Teologia: mons. Staglianò, “deve uscire dalle aule accademiche per abitare le frontiere e le periferie esistenziali”

(Foto Path)

“La teologia non si pone accanto agli altri saperi, né sopra di essi in senso imperialistico. Si pone come lo spazio entro cui tutti i saperi possono trovare la loro connessione profonda, il loro senso ultimo, la loro destinazione”. Con queste parole mons.

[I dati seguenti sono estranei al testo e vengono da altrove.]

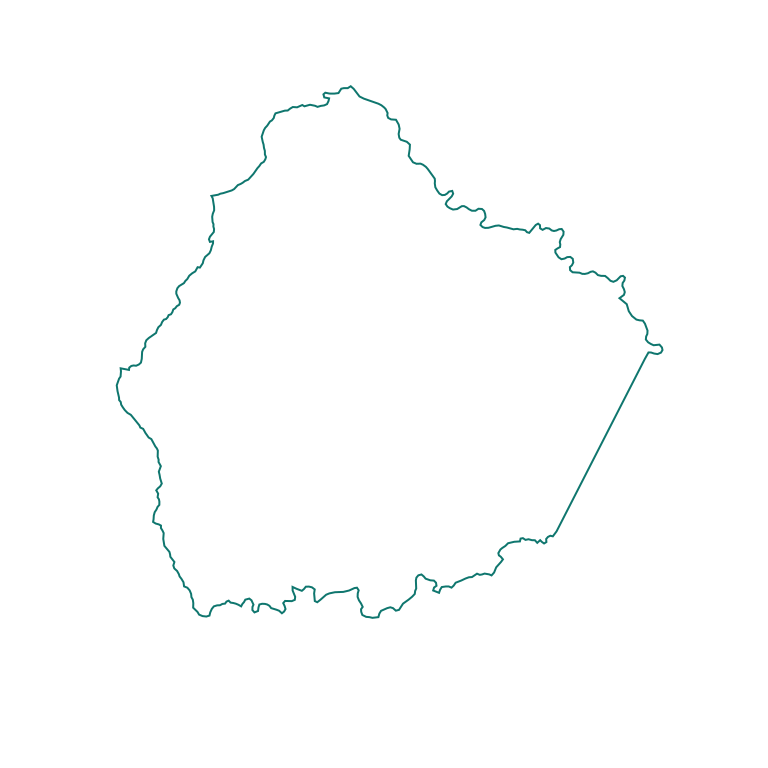 outline of Sandolândia, Tocantins, Brazil, rotated 107°
{"feature_id": "56859067B27604847776999", "entity_name": "Sandolândia", "entity_type": "district", "adm_level": 2, "iso_a3": "BRA", "parent_name": "Brazil", "parent_adm1": "Tocantins", "projection": "mercator", "projection_center": [-49.87, -12.382], "detail": "fine", "context": "isolated", "style": "outline", "palette": "teal", "viewbox_px": 768, "rotation_deg": 107, "n_neighbors": 0, "source": "geoboundaries", "source_scale": "gbopen_adm2", "svg_char_len": 6166}
<svg xmlns="http://www.w3.org/2000/svg" viewBox="0 0 768 768"><g transform="rotate(107 384 384)"><path d="M628.0,412.4L625.4,414.1L623.0,416.3L620.4,415.2L618.6,408.7L616.5,406.2L613.5,406.7L608.2,411.0L604.8,412.1L605.4,407.9L605.8,402.1L603.5,400.6L600.7,399.5L599.7,396.6L599.5,393.5L600.7,390.2L604.7,389.6L611.8,386.7L612.2,384.0L608.9,381.7L602.4,377.7L600.2,375.0L597.5,370.1L594.7,362.1L591.7,357.0L587.8,352.6L586.7,350.3L588.7,347.9L591.8,347.9L595.3,347.0L598.2,344.7L600.6,341.8L603.4,339.2L606.1,340.1L608.5,339.2L611.2,337.2L611.9,333.0L611.2,329.7L611.0,326.7L608.6,321.2L604.9,321.3L601.8,320.5L597.4,315.4L595.7,312.7L595.7,309.9L597.3,306.4L595.6,303.6L588.5,301.6L583.0,297.4L579.2,294.9L575.8,293.2L572.8,293.7L570.2,293.4L562.5,296.1L559.7,296.4L556.9,295.2L555.2,292.5L556.4,289.7L558.0,287.3L558.2,282.3L557.4,278.8L558.8,276.2L561.6,274.8L564.0,276.6L567.1,276.6L567.6,270.3L564.4,270.2L561.3,269.4L559.6,265.8L558.7,262.8L559.0,259.9L556.4,258.4L553.1,257.4L549.3,252.6L546.2,249.2L544.0,246.3L542.9,243.4L538.2,239.6L538.5,236.6L537.5,234.6L535.9,232.4L535.3,227.7L535.6,225.2L532.1,223.6L526.5,223.1L519.8,220.0L516.9,219.0L515.0,221.9L514.3,224.0L512.3,225.2L508.3,224.3L506.3,223.0L503.4,220.6L500.0,218.8L496.8,213.3L494.8,208.0L491.9,208.2L490.8,206.1L491.7,203.1L490.2,200.4L490.1,196.9L489.3,194.0L491.1,191.0L487.7,189.0L488.8,187.0L489.7,184.3L487.7,182.5L484.8,183.6L482.3,182.5L480.5,180.6L480.3,178.0L474.5,175.9L283.8,141.9L276.5,140.3L275.8,137.8L275.9,134.6L275.4,131.1L273.0,128.3L270.1,127.6L267.8,128.9L265.8,132.1L268.1,137.5L267.7,140.5L266.9,143.6L264.9,146.6L261.9,147.2L259.2,146.8L255.9,147.6L250.0,152.1L247.7,155.0L248.4,158.3L248.6,161.5L246.5,166.7L242.8,171.2L236.7,175.2L233.1,183.9L228.6,180.6L225.7,180.6L223.1,182.3L220.6,184.7L217.6,185.3L214.8,184.4L211.8,184.7L210.7,187.0L211.8,189.2L216.8,191.8L219.2,194.5L219.1,197.6L217.3,201.0L216.0,204.2L217.1,207.9L217.3,211.3L215.7,214.3L215.2,217.1L216.3,219.2L218.5,221.4L220.0,224.1L220.7,226.6L220.4,229.6L222.0,236.3L220.7,239.3L217.9,240.4L215.5,239.0L212.5,238.5L209.1,240.1L208.0,243.0L209.1,245.9L211.2,247.9L212.8,250.8L211.8,254.1L208.2,258.5L205.7,259.4L203.5,257.6L201.6,255.7L199.0,256.2L196.9,257.4L193.8,257.4L188.9,256.1L185.8,256.8L183.8,259.4L184.8,261.8L186.8,264.0L188.0,266.2L188.1,268.5L187.0,271.4L187.5,274.7L190.2,277.4L189.5,280.2L186.5,281.3L185.6,283.5L187.6,285.4L197.0,289.3L197.0,291.7L195.7,293.8L195.9,296.5L196.5,299.3L196.7,302.0L198.2,305.4L198.4,312.2L198.8,315.3L198.8,320.5L200.1,323.6L204.1,329.8L205.2,333.0L205.1,335.6L203.7,338.3L201.0,338.2L197.9,336.1L194.9,335.6L191.8,337.0L189.2,338.9L188.0,341.5L188.8,344.9L191.6,347.2L192.6,350.7L192.0,353.9L191.0,356.6L190.5,359.4L191.2,361.6L195.3,365.2L197.0,369.0L196.6,372.6L195.8,375.2L193.9,377.6L190.9,377.3L184.8,374.1L181.8,373.5L179.4,375.2L181.0,378.1L183.4,379.3L185.4,381.1L186.4,383.6L185.7,386.7L183.4,389.7L180.9,392.4L177.3,394.1L175.0,394.6L172.8,395.5L165.6,405.0L164.1,407.4L162.9,410.9L162.6,413.5L163.9,417.3L163.5,421.1L158.6,427.1L151.9,428.1L147.5,429.2L145.7,433.0L145.5,439.4L144.0,441.4L140.6,443.1L135.4,443.7L131.6,445.8L127.8,449.8L128.9,454.6L128.3,457.8L126.2,459.4L123.8,459.8L120.6,462.8L119.5,464.7L118.2,468.0L117.6,471.3L117.0,486.7L116.2,491.5L110.6,499.3L109.0,502.9L111.7,505.2L112.8,508.9L114.1,511.2L119.1,512.6L120.9,516.6L122.2,521.1L122.6,525.3L124.7,526.6L127.4,524.9L126.9,520.0L129.7,519.8L133.0,520.3L135.1,522.7L136.5,525.7L138.4,528.6L138.1,531.3L138.6,536.4L141.7,541.3L141.1,543.7L144.8,548.0L145.8,552.2L148.1,554.3L150.6,556.0L151.6,558.8L156.9,566.9L159.3,567.3L161.9,567.2L164.7,568.3L166.4,569.8L171.1,571.2L173.8,572.5L176.4,573.1L183.3,573.3L188.0,570.7L190.2,569.2L193.3,567.8L195.9,566.1L199.3,565.0L201.5,563.2L203.8,563.2L206.7,563.9L209.0,566.0L212.2,567.0L214.5,568.1L221.3,570.3L228.3,573.6L230.5,576.3L232.9,578.0L234.7,579.7L236.5,581.9L241.4,584.3L243.4,586.2L248.5,593.6L249.9,596.2L251.4,597.8L254.6,604.0L256.5,602.1L264.3,598.3L267.6,597.2L271.3,597.5L274.3,597.2L279.2,595.3L281.0,593.8L283.3,593.2L285.5,591.8L288.4,591.2L294.0,593.5L296.8,593.7L299.0,592.0L297.5,589.2L299.6,588.6L303.0,588.9L306.8,588.7L310.0,589.2L314.8,592.2L318.5,592.8L321.5,592.6L326.5,594.1L326.8,596.4L331.5,597.4L334.2,599.8L337.4,601.9L341.2,602.8L343.5,604.1L346.0,604.8L350.2,608.5L352.8,609.6L356.2,609.7L358.4,609.0L361.9,606.0L363.7,604.0L365.9,602.9L368.1,603.0L370.2,604.9L372.6,605.8L374.3,607.3L377.2,607.4L379.6,608.1L381.1,610.1L383.5,610.4L385.6,611.4L386.8,613.3L389.6,614.3L392.7,614.6L395.7,616.4L398.9,616.9L401.8,616.9L408.8,622.4L411.7,624.1L414.9,624.3L418.2,623.1L421.3,624.5L424.0,624.7L430.8,623.0L434.6,622.7L437.0,624.1L439.0,626.4L439.5,628.9L440.6,630.9L442.8,632.4L445.1,632.0L446.0,640.4L448.9,639.2L453.9,638.1L456.3,638.9L463.4,639.2L468.8,636.7L474.5,633.4L476.8,632.6L478.2,630.5L480.6,629.3L482.7,626.9L484.7,624.3L486.6,620.9L487.5,617.1L495.1,605.8L496.9,604.3L497.3,601.2L500.6,597.8L504.0,593.4L504.7,590.4L510.6,584.4L512.0,582.4L513.8,580.8L519.7,579.2L522.3,577.4L524.5,576.8L527.8,573.4L533.7,573.7L536.4,572.1L539.8,570.4L544.2,567.4L547.3,568.1L550.0,569.8L552.3,570.7L554.9,567.9L558.5,567.4L560.1,565.5L562.2,564.4L565.3,563.5L567.7,564.6L570.6,564.9L573.6,565.8L577.0,565.7L580.8,564.8L583.4,564.5L584.2,561.6L584.1,558.3L584.6,555.9L587.0,555.2L588.9,553.0L591.0,551.1L596.7,549.8L603.0,546.7L607.3,540.1L609.6,538.7L611.7,537.8L615.5,532.4L619.2,532.4L621.7,530.6L623.3,527.2L625.8,524.6L627.8,523.2L629.5,520.8L632.2,517.8L636.0,516.0L636.3,512.5L638.2,509.5L641.1,507.1L644.2,505.8L646.1,503.8L649.3,502.3L653.7,501.1L656.5,495.7L658.6,493.4L659.0,489.7L658.3,485.9L656.5,483.2L653.2,483.4L649.4,482.9L646.4,481.7L644.5,478.9L643.5,476.1L641.6,474.3L640.5,471.8L638.1,471.0L636.6,469.2L637.9,466.8L637.5,464.1L637.4,461.5L637.7,458.6L638.4,455.6L635.7,455.1L633.5,454.1L630.8,453.6L628.6,450.1L629.6,447.5L633.2,444.3L635.6,444.6L638.6,443.8L640.3,441.1L637.9,438.1L634.3,438.7L631.3,438.7L629.8,436.3L629.1,433.5L629.0,431.2L629.6,428.7L631.3,426.4L631.3,420.8L631.5,418.0L633.1,414.6L630.8,413.0L628.0,412.4Z" fill="none" stroke="#0f766e" stroke-width="2"/></g></svg>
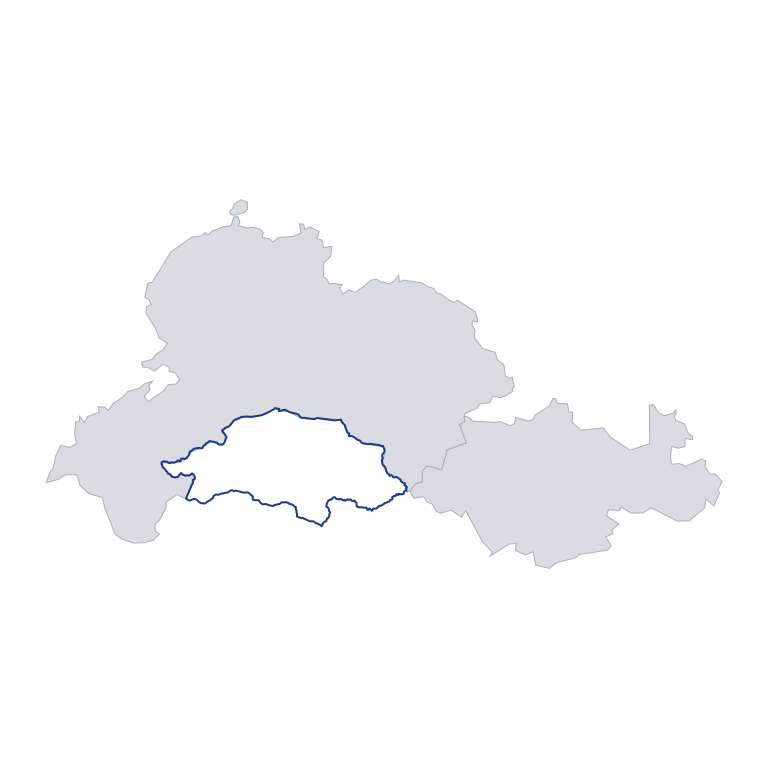 Mongolia and the surrounding countries, rotated 180°
{"feature_id": "MNG", "entity_name": "Mongolia", "entity_type": "country or territory", "adm_level": 0, "iso_a3": "MNG", "parent_name": "Asia", "parent_adm1": "", "projection": "mercator", "projection_center": [102.872, 46.856], "detail": "fine", "context": "with_neighbors", "style": "outline", "palette": "blue", "viewbox_px": 768, "rotation_deg": 180, "n_neighbors": 2, "source": "natural_earth", "source_scale": "50m", "svg_char_len": 10089}
<svg xmlns="http://www.w3.org/2000/svg" viewBox="0 0 768 768"><g transform="rotate(180 384 384)"><path d="M358.2,276.9L352.3,284.6L346.0,285.7L345.6,297.1L341.4,302.2L326.3,298.5L320.8,318.3L301.7,325.1L308.6,343.5L303.4,346.2L304.0,352.1L299.3,350.6L295.4,346.9L271.5,345.5L268.7,346.7L257.8,342.3L253.5,344.4L252.3,350.6L239.8,347.0L234.7,348.5L233.0,353.0L218.6,362.0L215.2,369.3L212.4,369.3L210.3,364.6L200.6,364.2L199.0,355.9L195.3,355.8L195.9,345.4L186.8,337.8L164.7,340.1L157.4,330.6L137.9,317.8L118.3,324.2L118.6,362.8L114.7,363.3L109.3,355.3L104.2,352.4L95.5,354.6L92.1,358.0L91.7,355.5L93.6,351.2L92.1,347.6L83.3,344.0L79.8,334.5L75.6,331.9L75.4,328.4L82.8,329.4L83.1,321.5L89.6,319.8L96.3,321.4L97.6,310.7L96.3,303.8L88.6,304.4L82.1,301.7L66.2,308.9L62.3,307.1L63.1,301.4L58.2,293.8L52.6,294.1L46.1,286.4L50.5,277.6L48.3,275.2L54.3,262.2L62.2,269.1L63.1,260.4L78.9,247.2L90.8,246.9L116.7,260.2L124.8,255.1L136.9,254.9L146.6,261.1L148.8,257.5L159.6,258.1L161.5,252.3L149.1,243.9L156.4,237.8L155.0,234.4L162.3,231.1L156.8,222.3L160.3,217.9L188.9,213.4L192.6,210.1L211.7,205.3L218.6,199.7L232.3,202.6L234.7,216.3L242.6,213.1L252.5,217.5L251.8,224.6L259.1,223.9L278.3,211.6L275.5,215.7L285.2,225.7L302.3,257.3L306.3,250.9L316.8,257.9L327.8,254.8L332.0,257.0L335.7,263.9L341.0,266.2L344.3,271.3L354.1,269.7L358.2,276.9Z" fill="#d9dde1" stroke="#a8b0b8" stroke-width="1"/><path d="M526.9,568.3L520.7,565.8L520.4,558.9L524.2,555.2L532.5,552.9L536.9,553.1L538.6,556.2L535.3,559.8L533.5,564.4L526.9,568.3ZM304.0,352.1L303.4,346.2L308.6,343.5L301.7,325.1L320.8,318.3L326.3,298.5L341.4,302.2L345.6,297.1L346.0,285.7L352.3,284.6L358.2,276.9L361.1,275.9L363.1,284.0L369.6,290.1L380.4,294.4L385.7,303.4L382.8,316.4L385.5,321.1L404.9,324.4L414.1,331.1L418.8,332.3L422.3,342.1L426.8,348.3L450.9,350.3L461.1,348.9L468.6,350.4L479.9,356.7L489.1,356.7L492.5,359.9L501.4,354.4L513.7,350.8L525.2,350.4L534.1,346.7L544.9,337.6L541.2,330.0L545.2,323.1L557.4,326.2L565.0,320.5L576.6,316.3L582.2,309.0L587.6,305.9L598.7,304.4L604.7,305.6L605.5,301.7L598.6,293.8L592.5,290.1L586.6,294.3L579.1,292.6L574.8,294.0L572.8,289.4L581.9,269.0L591.1,273.4L601.8,265.9L601.7,260.7L608.6,247.8L612.9,243.8L612.8,236.9L608.6,234.0L614.9,227.6L624.4,225.3L634.5,225.0L645.9,228.8L652.6,233.5L662.9,258.8L665.7,270.5L679.0,274.2L688.0,282.5L691.1,293.3L702.7,293.3L709.3,288.8L721.9,285.4L717.9,295.7L714.9,299.8L712.3,312.0L707.2,322.6L697.9,320.7L691.4,324.5L693.4,333.7L692.3,346.1L688.4,346.4L688.4,351.7L683.5,345.5L680.5,351.4L668.7,355.8L669.9,361.2L663.3,360.8L659.7,357.6L654.4,364.9L646.0,370.3L639.8,376.7L629.1,379.6L623.5,384.2L615.3,386.9L619.4,382.3L617.8,378.5L623.8,371.8L619.8,366.5L604.5,377.0L599.8,383.4L592.3,383.9L588.4,388.4L592.4,395.0L598.7,396.6L598.9,400.9L605.0,403.7L613.5,396.9L620.3,400.6L625.2,400.9L626.5,405.9L615.7,408.6L612.1,413.7L604.7,418.4L600.8,424.9L609.0,430.0L612.0,439.1L621.8,454.3L621.7,461.0L616.9,463.4L618.7,468.1L623.2,470.8L620.1,484.9L615.8,485.6L597.0,516.2L575.9,530.9L567.3,531.9L562.6,535.5L560.0,532.9L555.7,537.0L545.0,541.1L536.9,542.3L534.3,551.0L530.1,551.4L528.1,545.5L529.9,542.3L519.7,539.7L516.1,541.1L508.4,538.9L504.7,535.6L505.9,530.8L499.0,529.3L495.3,526.2L488.8,530.6L475.3,531.5L467.2,534.8L468.4,544.2L464.3,543.9L463.4,538.6L457.8,541.0L448.8,536.4L451.0,529.5L446.2,527.9L444.4,520.3L436.3,521.7L437.3,511.7L444.5,504.6L444.6,491.1L441.2,489.0L438.7,483.9L434.2,484.6L426.0,483.3L428.6,479.6L425.0,474.2L419.6,477.9L413.1,475.7L404.4,481.3L397.4,487.7L391.3,488.8L387.9,486.5L378.4,484.3L374.3,486.5L369.3,492.9L368.6,486.1L364.0,487.9L346.4,485.1L340.2,481.3L334.3,479.5L331.7,475.3L327.5,474.1L319.8,468.4L313.6,465.6L310.5,467.8L292.4,455.9L290.2,446.0L295.7,447.2L296.0,442.6L292.9,437.9L293.7,430.4L285.5,419.5L272.9,415.7L270.7,408.4L265.0,404.0L263.7,401.2L262.8,391.9L258.2,389.7L255.7,390.7L253.7,381.6L255.9,379.4L254.8,377.0L262.1,372.3L267.4,370.4L275.5,371.7L278.4,365.3L288.2,364.1L290.9,360.0L302.9,354.5L304.0,352.1Z" fill="#d9dde1" stroke="#a8b0b8" stroke-width="1"/><path d="M361.6,277.5L362.5,277.5L363.9,276.4L364.1,275.9L364.1,274.9L364.5,274.1L366.0,273.7L366.5,273.9L367.9,273.7L368.7,274.2L369.4,274.1L369.6,273.8L369.6,273.2L369.9,273.1L370.4,273.7L370.7,273.9L371.5,273.5L372.0,273.2L372.2,272.4L372.5,272.0L373.0,272.2L373.7,272.2L374.3,271.6L375.7,271.0L375.8,270.6L375.5,269.7L375.6,268.8L376.4,268.2L377.4,268.2L378.1,267.8L378.3,266.8L378.7,266.5L380.0,266.2L382.2,265.1L383.3,265.0L384.1,264.0L384.7,263.8L386.1,262.7L388.5,262.0L389.1,262.1L389.3,261.4L389.9,260.9L390.5,260.8L391.3,259.7L392.1,259.3L395.0,259.3L395.6,258.4L395.8,257.5L396.3,257.3L396.8,258.0L398.0,259.0L398.3,259.4L398.8,259.5L399.2,259.1L399.5,258.3L400.1,258.2L400.8,258.3L401.3,259.8L402.0,260.4L403.3,260.3L406.0,260.6L409.4,260.8L410.7,261.0L411.0,261.5L411.5,264.0L411.5,265.0L411.9,265.5L412.3,265.7L413.1,266.6L413.5,267.4L414.3,267.1L415.9,267.1L416.6,267.5L416.8,268.1L417.3,268.4L419.4,268.3L419.8,268.6L420.4,268.7L420.8,268.3L421.9,268.0L422.5,267.5L423.0,267.5L423.6,268.1L424.0,267.9L424.2,267.6L424.6,267.6L425.8,268.2L426.5,268.8L427.0,268.9L428.0,268.6L428.2,268.9L428.7,269.1L429.5,268.7L431.6,269.0L432.5,269.9L432.8,270.5L433.3,270.8L434.5,270.7L435.9,269.5L436.2,268.7L437.2,268.3L438.2,268.3L438.9,267.7L439.4,267.5L440.1,266.7L441.3,264.0L441.6,261.8L441.5,261.3L441.0,261.0L440.5,260.8L439.6,259.9L439.1,258.4L439.0,257.4L438.0,255.8L438.1,255.0L438.7,253.6L438.8,252.2L439.0,251.4L439.3,251.0L439.6,250.2L440.1,249.7L440.8,249.7L441.0,249.5L441.2,248.6L441.7,247.4L442.0,246.9L444.2,245.8L445.2,244.6L445.5,243.9L445.8,242.5L446.2,241.9L446.7,242.1L447.2,242.9L447.7,242.9L450.1,244.3L452.5,245.0L454.0,246.4L454.9,246.6L458.2,246.8L464.0,249.4L465.2,250.1L465.8,249.9L466.6,249.9L470.7,251.3L471.1,251.8L471.1,252.5L471.0,253.0L471.0,254.3L471.4,255.0L471.6,256.8L471.5,257.7L471.7,258.2L472.0,258.4L472.3,259.0L472.1,260.0L472.1,260.6L472.4,261.1L473.5,261.4L474.1,262.1L475.1,263.0L476.4,263.7L478.7,264.2L479.3,264.5L479.8,265.3L480.7,265.4L482.3,266.0L483.6,265.5L485.7,265.8L486.5,265.6L487.8,264.4L488.7,264.0L489.7,263.9L490.4,263.6L492.6,263.1L493.5,263.0L494.8,262.1L495.7,262.0L498.1,262.7L499.5,262.8L501.0,263.7L502.1,264.0L504.8,263.7L505.8,263.9L507.6,265.3L508.3,266.6L509.8,267.8L512.9,267.8L515.0,268.3L515.3,268.5L515.2,269.4L515.2,271.3L515.4,271.7L515.7,271.8L515.9,272.4L517.3,273.2L518.8,274.8L519.7,275.4L520.4,275.6L521.3,275.5L525.1,275.5L526.8,275.9L527.3,276.2L532.5,277.4L533.4,276.9L534.2,276.8L535.7,277.8L536.3,277.7L537.3,277.4L541.1,275.2L541.8,275.4L544.2,274.7L546.8,274.4L549.1,273.4L550.0,273.2L551.5,273.5L552.4,273.3L554.3,272.2L555.1,270.0L558.2,267.6L560.6,266.4L562.0,265.2L563.7,264.4L564.4,264.6L567.1,264.9L569.1,266.0L569.8,266.9L571.2,268.2L572.4,268.9L574.6,269.0L577.7,267.5L578.4,267.5L579.4,267.9L580.9,268.6L581.5,269.1L581.9,269.7L577.0,281.2L576.9,281.9L576.4,283.0L575.4,284.3L575.1,285.7L575.2,286.9L575.1,288.1L573.1,289.4L573.3,291.5L573.8,292.3L574.5,293.2L575.9,294.5L576.7,294.2L577.3,293.3L578.5,292.5L580.6,292.7L581.7,292.4L582.5,292.4L583.6,292.6L584.9,293.1L585.9,293.9L586.5,294.7L587.0,294.9L587.8,293.8L588.6,293.1L590.2,291.0L591.8,290.9L592.3,290.7L593.1,290.6L593.8,290.9L595.8,291.1L596.3,291.5L597.8,293.7L599.8,294.5L600.2,294.8L600.6,295.9L600.9,296.3L601.8,296.9L602.1,297.6L603.6,299.3L605.0,300.5L605.4,301.2L605.4,301.9L605.6,302.4L606.5,303.8L606.4,304.5L606.5,305.2L606.2,305.9L605.0,306.6L604.3,306.6L603.2,306.4L602.1,306.5L600.9,306.2L599.8,305.6L599.3,305.2L598.4,304.9L598.0,305.0L597.5,305.6L596.9,305.5L596.4,305.6L594.3,305.4L592.5,305.9L591.3,306.4L590.6,307.4L590.0,307.6L589.5,307.5L588.5,306.8L587.7,306.8L587.4,307.0L587.1,308.5L587.1,309.0L586.9,309.3L586.4,309.4L584.2,309.3L583.3,309.0L582.7,309.1L582.0,309.7L581.4,309.8L581.0,310.1L580.7,311.0L579.5,312.2L578.3,314.5L578.6,315.5L578.2,316.1L577.6,316.7L577.0,316.8L576.2,317.4L574.3,319.2L570.3,319.9L568.5,320.1L567.1,319.6L566.4,319.7L565.7,320.0L565.4,320.2L565.2,321.2L564.7,322.0L562.7,323.6L562.1,324.5L561.7,324.8L560.5,325.3L558.8,326.7L558.3,326.9L556.1,326.4L554.2,326.2L551.6,325.4L550.8,325.1L550.0,324.1L549.3,323.5L547.1,323.5L546.4,323.3L545.4,323.5L544.3,324.5L543.3,326.0L542.7,327.7L542.3,329.4L541.7,330.4L541.6,331.0L541.8,331.4L542.3,332.0L542.5,332.8L543.2,333.7L545.0,335.6L545.7,336.8L545.8,337.5L545.7,337.9L545.3,338.3L544.4,338.4L542.7,340.2L542.4,340.2L538.6,341.8L534.5,347.0L534.0,347.8L528.6,350.0L526.7,351.0L525.9,351.2L524.3,351.2L520.9,351.5L517.0,351.1L506.3,352.8L499.4,355.8L495.2,358.1L494.3,358.4L493.2,359.7L492.6,359.9L491.7,359.4L488.9,359.2L488.9,357.0L482.9,358.3L478.1,355.7L471.1,354.1L469.7,353.5L469.0,352.7L467.7,350.9L467.3,350.6L466.0,350.2L463.0,350.1L454.5,348.8L450.6,349.9L433.3,347.6L427.0,348.3L426.8,348.0L426.7,347.0L426.4,346.1L425.4,345.2L424.7,344.4L423.4,343.2L423.0,342.5L422.9,341.4L421.0,336.4L420.5,335.4L420.1,335.0L419.2,334.8L418.9,334.5L418.9,333.8L419.3,332.1L419.1,331.9L416.8,332.1L414.3,331.1L412.6,329.8L411.6,329.3L410.4,328.0L408.5,327.7L407.8,327.1L407.0,326.0L406.2,325.2L405.1,324.8L403.4,324.4L399.6,323.8L398.0,324.1L396.8,324.1L394.9,323.8L393.8,323.4L390.4,323.3L389.3,322.8L388.3,322.9L387.6,322.6L387.0,322.1L386.3,321.8L385.6,321.8L385.3,322.1L385.0,322.1L384.8,321.3L384.1,320.2L384.0,319.6L383.4,318.5L383.7,316.2L384.4,314.9L384.8,314.5L385.9,312.9L385.9,312.1L385.5,311.3L385.3,310.3L385.3,309.7L385.7,309.0L386.2,307.4L386.2,307.0L386.0,306.7L385.8,305.0L384.9,302.7L383.8,302.2L382.1,299.0L381.9,298.5L381.9,297.6L381.5,296.5L381.0,295.5L380.8,294.8L380.7,294.6L379.8,294.3L379.1,293.8L378.8,293.1L378.7,292.6L378.5,292.3L378.0,292.2L377.6,292.7L377.0,292.9L376.6,292.9L375.5,291.9L375.0,290.9L374.3,290.6L373.2,290.6L372.2,291.1L371.0,290.9L370.0,289.9L369.4,289.7L367.4,288.4L367.4,287.3L367.0,286.5L366.2,286.3L365.4,285.5L362.9,284.5L362.8,284.2L363.4,283.2L363.5,282.8L363.3,282.5L361.8,281.8L361.6,281.3L361.1,280.8L361.2,280.3L362.0,279.8L362.1,279.4L361.8,279.0L361.6,278.5L361.7,278.0L361.6,277.5Z" fill="none" stroke="#1e3a8a" stroke-width="2"/></g></svg>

Antonio Staglianò, presidente della Pontificia Accademia di teologia (Path), ha illustrato il metodo proposto da Ad Theologiam Promovendam nel discorso di apertura del XIII Forum internazionale, in corso oggi e domani a Roma. Il documento di Papa Francesco chiede alla teologia di praticare la transdisciplinarità: non la semplice interdisciplinarità, ma un dialogo che si spinge “a livello dei fondamenti” di ciascun sapere, generando “una comprensione nuova che nessuna disciplina potrebbe raggiungere da sola”. Questo implica che la teologia “deve imparare a dialogare non solo con la filosofia, ma con tutte le scienze: la fisica, la biologia, le neuroscienze, l’economia, il diritto, la sociologia, l’arte, la musica, la letteratura”. E soprattutto, “deve uscire dalle aule accademiche per abitare le frontiere, le periferie esistenziali, i luoghi dove gli uomini e le donne contemporanei vivono, soffrono, sperano, amano”. I tre volti della teologia rinnovata – scientifico, sapienziale e solidale – “non sono separabili”: una teologia “solo scientifica diventerebbe sterile erudizione; solo sapienziale rischierebbe il sentimentalismo; solo solidale perderebbe il suo fondamento di verità”.